Titled “The Choice,” the series is based on the true story of an Egyptian army officer who was martyred in Sinai three years ago.

While the series says the events it depicts are real, some names and places have been changed for privacy considerations.

The work is an account of the life of Colonel Ahmed al-Mansi — played by actor Amir Karara — the commanding officer of the army's Thunderbolt Brigade in Sinai who was killed in battle while repelling a terror attack.

But the story also tells the parallel story of Mansi’s assassin, Hesham Ashmawy, an infamous former fellow officer who masterminded several terror attacks in Egypt before and after his escape to Libya, where he was eventually captured, returned to Egypt and sentenced to death. The role of Ashmawy is played by upcoming actor Ahmed al-Awadi.

The drama, which was supervised and supported by the Egyptian army's information services, clearly defended the government's anti-extremism narrative.

Good vs evil. Actor Amir Karara plays the role of Colonel Ahmed al-Mansi. (Egyptian TV)
Good vs evil. Actor Amir Karara plays the role of Colonel Ahmed al-Mansi. (Egyptian TV)

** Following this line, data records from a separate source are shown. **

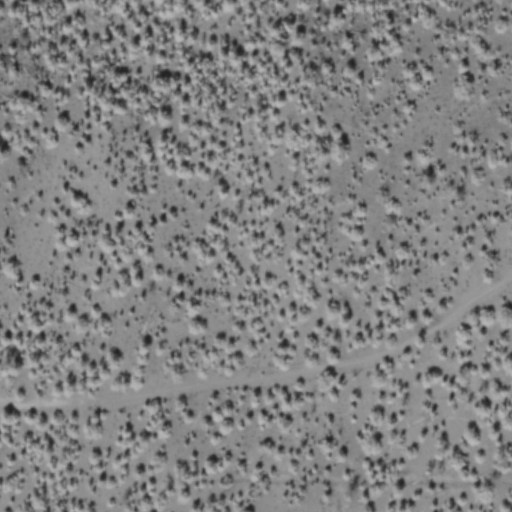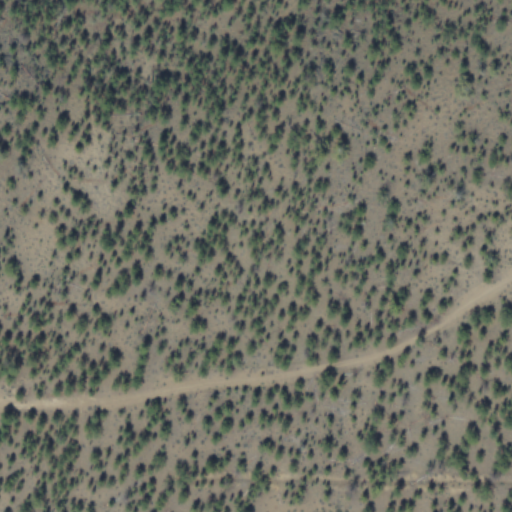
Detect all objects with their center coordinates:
road: (266, 378)
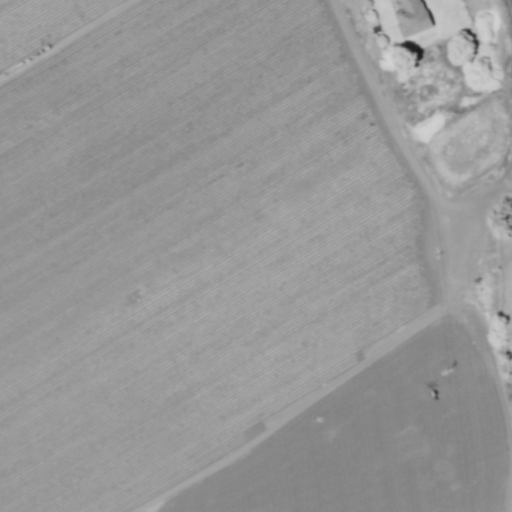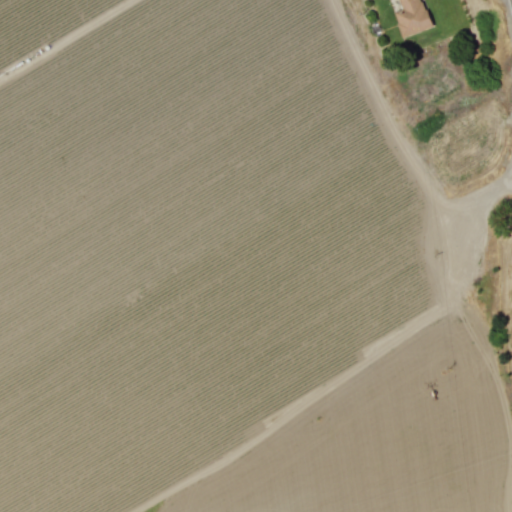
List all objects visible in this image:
building: (410, 16)
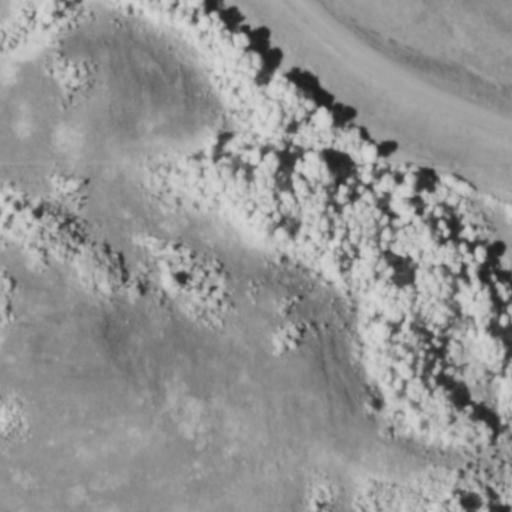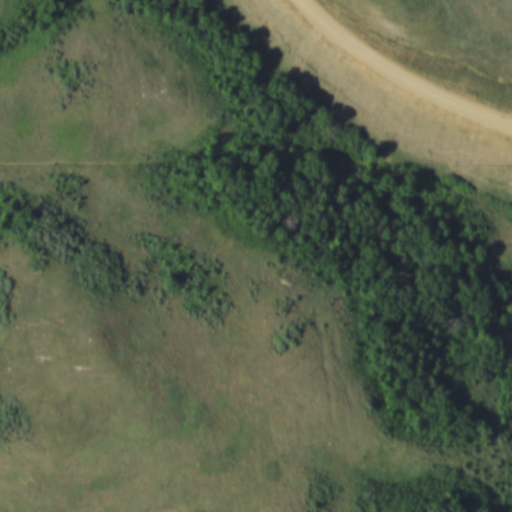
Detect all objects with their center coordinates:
road: (379, 93)
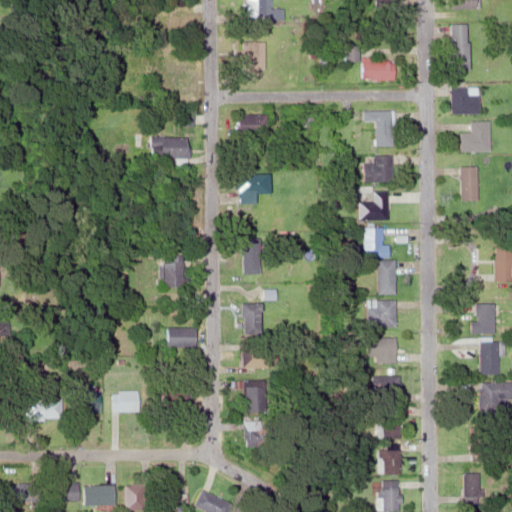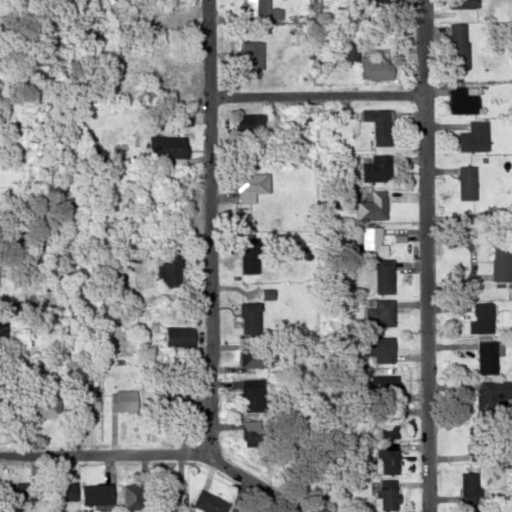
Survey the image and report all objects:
building: (380, 3)
building: (459, 3)
building: (258, 10)
building: (456, 46)
building: (345, 51)
building: (248, 56)
building: (372, 68)
building: (178, 77)
road: (318, 94)
building: (460, 100)
building: (249, 122)
building: (377, 125)
building: (473, 136)
building: (162, 146)
building: (375, 167)
building: (466, 182)
building: (248, 184)
building: (374, 203)
road: (210, 227)
building: (372, 240)
road: (426, 256)
building: (500, 263)
building: (170, 270)
building: (383, 275)
building: (378, 311)
building: (245, 316)
building: (481, 318)
building: (175, 335)
building: (379, 348)
building: (250, 353)
building: (487, 355)
building: (384, 387)
building: (248, 395)
building: (83, 397)
building: (168, 397)
building: (491, 398)
building: (122, 399)
building: (42, 406)
building: (386, 424)
building: (245, 430)
road: (104, 456)
building: (388, 457)
road: (255, 480)
building: (469, 484)
building: (62, 490)
building: (19, 491)
building: (166, 492)
building: (95, 493)
building: (388, 494)
building: (132, 495)
building: (206, 502)
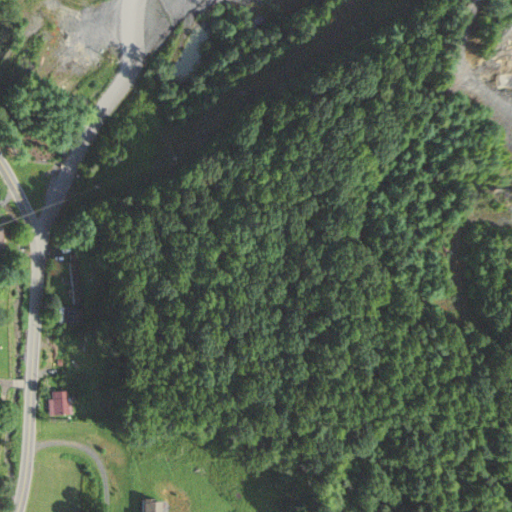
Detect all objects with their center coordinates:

Director Peter Mimi combined live footage with dramatic scenes. The first episode opens with a handcuffed and bound Ashmawy disembarking from a military plane in the company of Egyptian intelligence officers after being captured in Libya and returned to Egypt.

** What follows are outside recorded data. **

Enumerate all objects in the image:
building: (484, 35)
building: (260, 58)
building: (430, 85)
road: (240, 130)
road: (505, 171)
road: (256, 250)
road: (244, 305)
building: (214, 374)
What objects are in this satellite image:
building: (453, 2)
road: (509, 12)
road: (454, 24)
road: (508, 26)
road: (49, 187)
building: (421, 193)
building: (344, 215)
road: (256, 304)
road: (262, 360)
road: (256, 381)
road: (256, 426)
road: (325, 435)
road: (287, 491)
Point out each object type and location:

The series tries to frame the story as part of the eternal conflict between the forces of good, personified by the character of Mansi, and the forces of evil, embodied by Ashmawy. The story contrasts the life and personality of an officer who believes his mission in life is to love and protect his country with that of another former fellow army officer who is rude and violent to his military comrades. In one scene, Ashmawy is seen mistreating a soldier just because the latter was singing country songs with his companions instead of reading the Quran.

Art critic Tarek el-Shenawy said the series has touched many Egyptians' souls and depicted events that are close to home.

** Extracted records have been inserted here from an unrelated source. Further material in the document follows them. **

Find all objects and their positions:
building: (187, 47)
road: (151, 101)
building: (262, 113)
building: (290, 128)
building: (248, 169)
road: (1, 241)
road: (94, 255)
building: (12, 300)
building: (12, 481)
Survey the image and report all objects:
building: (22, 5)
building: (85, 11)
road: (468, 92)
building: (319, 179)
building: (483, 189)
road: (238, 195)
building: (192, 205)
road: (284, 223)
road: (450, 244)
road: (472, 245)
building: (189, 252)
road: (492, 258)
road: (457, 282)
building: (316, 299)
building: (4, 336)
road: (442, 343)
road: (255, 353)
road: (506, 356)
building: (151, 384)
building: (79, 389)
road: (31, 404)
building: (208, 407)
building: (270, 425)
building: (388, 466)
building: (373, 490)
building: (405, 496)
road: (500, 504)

According to TV ratings released in Egypt, the first episode of the military drama — a genre that has lost popularity within Egypt's cultural scene — drew some of the highest levels of viewership.

Shenawy told The Arab Weekly that the series' creators dealt with the main topics intelligently by digging deep into the social, intellectual and cultural motives of Mansi and Ashmawy. The mens' ties to the military showed how the institution can end up harbouring disparate reactions — both patriotism and treason.

The title of the series, "The Choice," seems to imply that a person is free to choose their path in life, either by thinking critically and questioning dogmas or by drifting to extremism and perdition.

The work also hints at the dubious relationship between the Muslim Brotherhood and extremists in Sinai, and takes jabs at the role of some inflammatory media outlets in supporting militant groups.

The work defends the view that Islamist groups have perverted the meaning of the word "jihad," using it to recruit and mislead followers in order to achieve their political objectives.

As expected, the Muslim Brotherhood’s "electronic army" and trolls viciously attacked "The Choice." They focused on scenes that showed how terrorists justify killing soldiers in Sinai.

Karara told the press that "The Choice" is a thorn in the side of takfirists (Muslims who accuses other Muslims of apostasy) and terror sponsors. He described the series as a dramatic work that commemorates the life of a person who deserves to be a role model for young generations and offers a comparison between a hero who defends his homeland and a traitor who sells it out.

The action scenes and special effects reflect the director’s favourite style, as well as the costly production behind the series. Director Peter Mimi is known for his war film, "No Surrender" (Original title: "Karmouz War"), which also stars Karara.